* TASK STATEMENT *
If a line of the records contains the word "lines", list it.

[Items listed in a dataset]
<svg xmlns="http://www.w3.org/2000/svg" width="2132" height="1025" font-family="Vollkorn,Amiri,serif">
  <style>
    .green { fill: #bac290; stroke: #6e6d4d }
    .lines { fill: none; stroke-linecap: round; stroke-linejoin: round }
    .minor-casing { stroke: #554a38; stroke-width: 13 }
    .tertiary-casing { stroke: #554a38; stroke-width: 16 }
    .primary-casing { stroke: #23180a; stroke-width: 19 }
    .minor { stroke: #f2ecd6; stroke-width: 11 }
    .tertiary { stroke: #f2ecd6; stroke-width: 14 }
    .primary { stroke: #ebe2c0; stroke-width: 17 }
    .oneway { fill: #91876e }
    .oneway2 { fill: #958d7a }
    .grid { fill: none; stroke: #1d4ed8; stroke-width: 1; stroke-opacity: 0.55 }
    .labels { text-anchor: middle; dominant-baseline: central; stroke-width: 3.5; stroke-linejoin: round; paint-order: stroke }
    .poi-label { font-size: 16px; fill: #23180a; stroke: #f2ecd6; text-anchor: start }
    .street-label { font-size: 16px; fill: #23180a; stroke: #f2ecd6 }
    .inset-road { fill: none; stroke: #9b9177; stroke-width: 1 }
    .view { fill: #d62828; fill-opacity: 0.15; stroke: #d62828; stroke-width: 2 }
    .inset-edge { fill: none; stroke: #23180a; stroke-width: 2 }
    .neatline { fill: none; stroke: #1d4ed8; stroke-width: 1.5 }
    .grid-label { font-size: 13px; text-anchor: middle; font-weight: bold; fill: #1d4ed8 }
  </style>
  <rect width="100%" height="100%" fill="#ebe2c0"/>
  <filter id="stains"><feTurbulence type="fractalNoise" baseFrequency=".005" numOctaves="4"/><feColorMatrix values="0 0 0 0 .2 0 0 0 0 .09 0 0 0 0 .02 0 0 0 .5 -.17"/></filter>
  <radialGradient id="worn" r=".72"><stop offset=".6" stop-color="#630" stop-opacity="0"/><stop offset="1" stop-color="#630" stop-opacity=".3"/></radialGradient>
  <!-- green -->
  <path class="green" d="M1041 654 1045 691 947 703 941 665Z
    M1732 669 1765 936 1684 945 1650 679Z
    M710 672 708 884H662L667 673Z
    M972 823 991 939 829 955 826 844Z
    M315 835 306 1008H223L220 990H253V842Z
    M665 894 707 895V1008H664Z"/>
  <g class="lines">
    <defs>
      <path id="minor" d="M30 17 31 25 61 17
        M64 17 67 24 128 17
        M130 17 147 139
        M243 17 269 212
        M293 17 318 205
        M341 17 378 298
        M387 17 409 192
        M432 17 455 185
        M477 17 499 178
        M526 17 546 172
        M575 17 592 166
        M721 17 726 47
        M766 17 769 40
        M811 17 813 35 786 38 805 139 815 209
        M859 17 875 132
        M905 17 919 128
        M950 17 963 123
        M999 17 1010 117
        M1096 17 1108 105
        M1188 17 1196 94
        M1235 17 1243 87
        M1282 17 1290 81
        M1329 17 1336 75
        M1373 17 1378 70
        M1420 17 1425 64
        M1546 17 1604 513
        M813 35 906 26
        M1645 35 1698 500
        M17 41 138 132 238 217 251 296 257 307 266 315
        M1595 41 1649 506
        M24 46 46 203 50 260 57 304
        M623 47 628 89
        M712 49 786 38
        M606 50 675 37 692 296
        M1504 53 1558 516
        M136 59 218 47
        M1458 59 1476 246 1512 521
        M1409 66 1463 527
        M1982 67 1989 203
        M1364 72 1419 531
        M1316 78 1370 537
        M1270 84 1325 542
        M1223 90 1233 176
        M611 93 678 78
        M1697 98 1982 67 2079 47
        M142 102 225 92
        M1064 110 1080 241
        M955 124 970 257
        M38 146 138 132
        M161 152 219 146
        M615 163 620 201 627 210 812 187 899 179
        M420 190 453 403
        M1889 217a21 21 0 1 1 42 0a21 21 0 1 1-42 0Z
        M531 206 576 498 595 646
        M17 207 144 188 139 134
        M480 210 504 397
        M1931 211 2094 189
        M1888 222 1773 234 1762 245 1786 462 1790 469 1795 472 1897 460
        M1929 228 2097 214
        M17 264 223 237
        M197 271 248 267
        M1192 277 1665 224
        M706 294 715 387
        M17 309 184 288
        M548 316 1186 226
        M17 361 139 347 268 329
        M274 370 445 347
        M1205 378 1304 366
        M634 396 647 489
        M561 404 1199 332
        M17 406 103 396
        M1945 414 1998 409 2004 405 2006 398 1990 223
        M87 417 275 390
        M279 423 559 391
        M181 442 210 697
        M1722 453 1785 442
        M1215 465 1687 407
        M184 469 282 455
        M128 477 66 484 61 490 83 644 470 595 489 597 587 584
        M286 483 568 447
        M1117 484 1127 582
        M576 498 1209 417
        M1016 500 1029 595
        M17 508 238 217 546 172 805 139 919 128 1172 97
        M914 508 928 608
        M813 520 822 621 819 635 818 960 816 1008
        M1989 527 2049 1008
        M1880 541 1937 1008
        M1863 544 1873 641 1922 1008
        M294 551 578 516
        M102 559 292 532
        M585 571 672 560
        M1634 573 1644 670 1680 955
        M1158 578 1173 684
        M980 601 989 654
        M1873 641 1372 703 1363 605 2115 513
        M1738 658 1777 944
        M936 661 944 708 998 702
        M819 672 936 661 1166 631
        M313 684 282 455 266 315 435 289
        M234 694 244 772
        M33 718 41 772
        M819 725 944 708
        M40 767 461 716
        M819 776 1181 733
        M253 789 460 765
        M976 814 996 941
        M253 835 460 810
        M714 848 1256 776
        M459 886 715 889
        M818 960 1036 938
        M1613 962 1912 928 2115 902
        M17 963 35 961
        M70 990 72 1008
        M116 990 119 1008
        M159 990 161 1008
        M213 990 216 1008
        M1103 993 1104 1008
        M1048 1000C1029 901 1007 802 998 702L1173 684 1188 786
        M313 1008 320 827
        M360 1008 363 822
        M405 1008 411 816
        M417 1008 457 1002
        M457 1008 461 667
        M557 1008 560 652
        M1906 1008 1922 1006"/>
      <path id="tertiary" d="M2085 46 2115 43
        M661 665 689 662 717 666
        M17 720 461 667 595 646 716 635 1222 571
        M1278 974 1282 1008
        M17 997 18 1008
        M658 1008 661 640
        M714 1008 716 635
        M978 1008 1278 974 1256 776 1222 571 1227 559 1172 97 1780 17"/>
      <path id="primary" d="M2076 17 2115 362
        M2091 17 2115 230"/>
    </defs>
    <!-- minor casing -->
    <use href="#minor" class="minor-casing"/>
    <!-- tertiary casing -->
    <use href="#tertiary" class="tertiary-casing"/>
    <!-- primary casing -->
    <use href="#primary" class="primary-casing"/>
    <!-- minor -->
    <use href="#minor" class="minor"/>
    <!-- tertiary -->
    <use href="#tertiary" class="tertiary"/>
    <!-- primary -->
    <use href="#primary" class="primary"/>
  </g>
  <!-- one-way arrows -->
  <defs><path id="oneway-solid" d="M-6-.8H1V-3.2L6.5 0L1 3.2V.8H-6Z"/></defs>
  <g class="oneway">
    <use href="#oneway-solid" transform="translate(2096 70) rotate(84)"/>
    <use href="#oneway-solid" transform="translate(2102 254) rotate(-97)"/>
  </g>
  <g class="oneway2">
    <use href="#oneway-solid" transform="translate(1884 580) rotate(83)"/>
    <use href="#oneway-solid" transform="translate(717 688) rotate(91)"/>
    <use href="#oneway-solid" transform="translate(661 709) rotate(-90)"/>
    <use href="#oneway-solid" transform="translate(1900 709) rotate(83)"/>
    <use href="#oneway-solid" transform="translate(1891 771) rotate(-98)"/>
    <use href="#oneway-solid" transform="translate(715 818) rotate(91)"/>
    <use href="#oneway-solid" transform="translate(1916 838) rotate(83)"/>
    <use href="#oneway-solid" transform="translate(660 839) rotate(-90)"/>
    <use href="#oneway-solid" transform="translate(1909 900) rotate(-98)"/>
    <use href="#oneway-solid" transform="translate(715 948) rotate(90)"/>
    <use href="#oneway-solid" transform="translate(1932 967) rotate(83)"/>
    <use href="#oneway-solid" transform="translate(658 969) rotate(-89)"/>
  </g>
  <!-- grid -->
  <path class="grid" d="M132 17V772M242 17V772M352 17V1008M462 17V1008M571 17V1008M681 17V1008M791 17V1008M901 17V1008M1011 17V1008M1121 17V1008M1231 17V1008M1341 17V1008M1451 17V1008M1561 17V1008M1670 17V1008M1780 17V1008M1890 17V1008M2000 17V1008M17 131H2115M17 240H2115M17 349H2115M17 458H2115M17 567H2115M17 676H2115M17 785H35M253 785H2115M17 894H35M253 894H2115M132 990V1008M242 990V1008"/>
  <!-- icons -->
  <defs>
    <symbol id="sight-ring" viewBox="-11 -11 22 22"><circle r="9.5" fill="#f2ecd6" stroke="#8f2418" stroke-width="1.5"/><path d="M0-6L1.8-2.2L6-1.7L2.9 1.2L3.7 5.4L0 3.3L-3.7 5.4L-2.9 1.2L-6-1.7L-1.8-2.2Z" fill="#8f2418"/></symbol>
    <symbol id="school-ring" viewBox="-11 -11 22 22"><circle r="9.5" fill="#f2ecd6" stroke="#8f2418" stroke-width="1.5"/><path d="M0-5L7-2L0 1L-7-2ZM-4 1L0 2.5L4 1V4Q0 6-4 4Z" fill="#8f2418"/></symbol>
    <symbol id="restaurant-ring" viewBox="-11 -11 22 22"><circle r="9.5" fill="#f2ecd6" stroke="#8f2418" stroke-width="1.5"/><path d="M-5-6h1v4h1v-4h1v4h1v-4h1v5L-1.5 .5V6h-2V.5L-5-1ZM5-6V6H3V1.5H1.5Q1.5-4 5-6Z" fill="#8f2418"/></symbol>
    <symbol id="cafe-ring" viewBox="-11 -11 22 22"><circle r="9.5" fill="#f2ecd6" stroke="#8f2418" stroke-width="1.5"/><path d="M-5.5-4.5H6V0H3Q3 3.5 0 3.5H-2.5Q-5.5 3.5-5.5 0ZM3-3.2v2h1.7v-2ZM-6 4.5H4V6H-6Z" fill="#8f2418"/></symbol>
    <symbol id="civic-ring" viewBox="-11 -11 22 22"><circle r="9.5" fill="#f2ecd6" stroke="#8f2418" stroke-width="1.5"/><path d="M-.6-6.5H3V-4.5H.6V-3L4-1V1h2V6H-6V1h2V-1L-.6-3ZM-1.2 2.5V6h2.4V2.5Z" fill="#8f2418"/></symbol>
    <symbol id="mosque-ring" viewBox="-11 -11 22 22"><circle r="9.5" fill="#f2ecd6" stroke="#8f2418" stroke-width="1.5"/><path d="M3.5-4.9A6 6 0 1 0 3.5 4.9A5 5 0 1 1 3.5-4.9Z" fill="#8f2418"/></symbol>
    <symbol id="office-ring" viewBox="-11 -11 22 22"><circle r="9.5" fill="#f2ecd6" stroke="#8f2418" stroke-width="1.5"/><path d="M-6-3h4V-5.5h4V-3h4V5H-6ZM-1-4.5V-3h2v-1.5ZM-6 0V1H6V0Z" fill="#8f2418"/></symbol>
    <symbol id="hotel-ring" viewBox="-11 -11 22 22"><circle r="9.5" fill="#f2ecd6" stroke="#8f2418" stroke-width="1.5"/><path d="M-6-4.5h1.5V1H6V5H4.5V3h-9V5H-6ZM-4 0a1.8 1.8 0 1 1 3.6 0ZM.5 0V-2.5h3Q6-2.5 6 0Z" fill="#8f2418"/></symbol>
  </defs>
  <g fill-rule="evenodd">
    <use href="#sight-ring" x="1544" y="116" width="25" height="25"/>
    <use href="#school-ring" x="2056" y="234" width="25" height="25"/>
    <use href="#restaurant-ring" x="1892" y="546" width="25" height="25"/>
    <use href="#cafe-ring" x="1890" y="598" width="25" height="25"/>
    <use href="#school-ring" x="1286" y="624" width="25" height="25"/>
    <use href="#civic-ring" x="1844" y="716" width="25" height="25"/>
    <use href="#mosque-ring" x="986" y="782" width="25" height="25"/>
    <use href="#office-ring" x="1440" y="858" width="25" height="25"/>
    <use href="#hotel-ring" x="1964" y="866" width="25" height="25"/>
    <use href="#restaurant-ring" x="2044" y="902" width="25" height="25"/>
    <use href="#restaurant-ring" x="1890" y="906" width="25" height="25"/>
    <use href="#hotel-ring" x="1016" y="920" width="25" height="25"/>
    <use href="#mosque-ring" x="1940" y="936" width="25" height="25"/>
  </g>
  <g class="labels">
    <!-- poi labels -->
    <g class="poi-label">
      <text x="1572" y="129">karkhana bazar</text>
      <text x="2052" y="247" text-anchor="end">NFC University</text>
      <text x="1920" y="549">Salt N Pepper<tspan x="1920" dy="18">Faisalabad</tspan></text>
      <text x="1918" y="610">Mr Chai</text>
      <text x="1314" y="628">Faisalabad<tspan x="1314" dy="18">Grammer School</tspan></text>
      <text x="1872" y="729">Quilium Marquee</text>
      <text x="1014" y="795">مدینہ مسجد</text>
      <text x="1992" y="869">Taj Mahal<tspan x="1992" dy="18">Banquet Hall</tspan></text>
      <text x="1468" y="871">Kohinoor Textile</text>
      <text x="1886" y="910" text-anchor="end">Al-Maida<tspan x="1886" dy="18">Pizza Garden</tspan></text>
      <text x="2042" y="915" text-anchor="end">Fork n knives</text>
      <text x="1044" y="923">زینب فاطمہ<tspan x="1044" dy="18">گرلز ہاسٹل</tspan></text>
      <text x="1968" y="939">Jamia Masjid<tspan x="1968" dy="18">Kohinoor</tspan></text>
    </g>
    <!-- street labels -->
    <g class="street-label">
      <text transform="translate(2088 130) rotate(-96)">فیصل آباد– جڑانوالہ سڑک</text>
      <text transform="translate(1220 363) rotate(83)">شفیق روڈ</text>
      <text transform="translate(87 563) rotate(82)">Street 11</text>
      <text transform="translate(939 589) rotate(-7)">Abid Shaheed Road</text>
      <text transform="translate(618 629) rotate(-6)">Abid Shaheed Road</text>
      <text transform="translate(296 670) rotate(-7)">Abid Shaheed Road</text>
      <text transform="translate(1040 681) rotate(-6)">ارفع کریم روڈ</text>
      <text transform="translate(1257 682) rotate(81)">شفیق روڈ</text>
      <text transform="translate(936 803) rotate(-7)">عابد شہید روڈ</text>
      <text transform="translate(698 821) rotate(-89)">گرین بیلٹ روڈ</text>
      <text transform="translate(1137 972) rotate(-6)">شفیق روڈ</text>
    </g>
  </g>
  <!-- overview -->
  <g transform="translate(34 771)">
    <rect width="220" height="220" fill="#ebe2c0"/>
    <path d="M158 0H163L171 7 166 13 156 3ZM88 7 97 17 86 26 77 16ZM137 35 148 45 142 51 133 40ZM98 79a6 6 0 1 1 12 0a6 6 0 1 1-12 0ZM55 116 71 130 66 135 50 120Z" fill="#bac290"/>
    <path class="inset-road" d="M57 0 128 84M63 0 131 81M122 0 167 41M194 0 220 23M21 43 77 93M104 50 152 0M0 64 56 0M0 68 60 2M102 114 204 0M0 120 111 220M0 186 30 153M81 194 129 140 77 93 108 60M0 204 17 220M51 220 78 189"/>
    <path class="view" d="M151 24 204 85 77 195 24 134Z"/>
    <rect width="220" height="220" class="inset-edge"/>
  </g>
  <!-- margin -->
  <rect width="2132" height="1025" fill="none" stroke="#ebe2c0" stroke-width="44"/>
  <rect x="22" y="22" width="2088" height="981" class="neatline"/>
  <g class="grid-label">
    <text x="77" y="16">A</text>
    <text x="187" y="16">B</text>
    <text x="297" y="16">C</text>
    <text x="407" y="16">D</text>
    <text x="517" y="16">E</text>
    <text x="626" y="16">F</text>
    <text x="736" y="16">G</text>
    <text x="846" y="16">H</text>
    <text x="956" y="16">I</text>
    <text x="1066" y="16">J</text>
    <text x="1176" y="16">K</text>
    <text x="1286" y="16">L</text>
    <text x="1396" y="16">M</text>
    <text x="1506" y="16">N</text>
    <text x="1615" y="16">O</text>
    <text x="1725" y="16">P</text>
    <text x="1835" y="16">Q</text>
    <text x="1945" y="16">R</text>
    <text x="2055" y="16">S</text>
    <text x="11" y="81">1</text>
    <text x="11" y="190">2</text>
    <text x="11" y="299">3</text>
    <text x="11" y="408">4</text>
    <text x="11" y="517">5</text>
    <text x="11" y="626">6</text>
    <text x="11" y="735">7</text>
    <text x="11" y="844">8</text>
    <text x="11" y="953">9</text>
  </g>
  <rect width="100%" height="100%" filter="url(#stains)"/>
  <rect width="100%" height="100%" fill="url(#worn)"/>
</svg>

* RESULT OF THE EXERCISE *
    .lines { fill: none; stroke-linecap: round; stroke-linejoin: round }
  <g class="lines">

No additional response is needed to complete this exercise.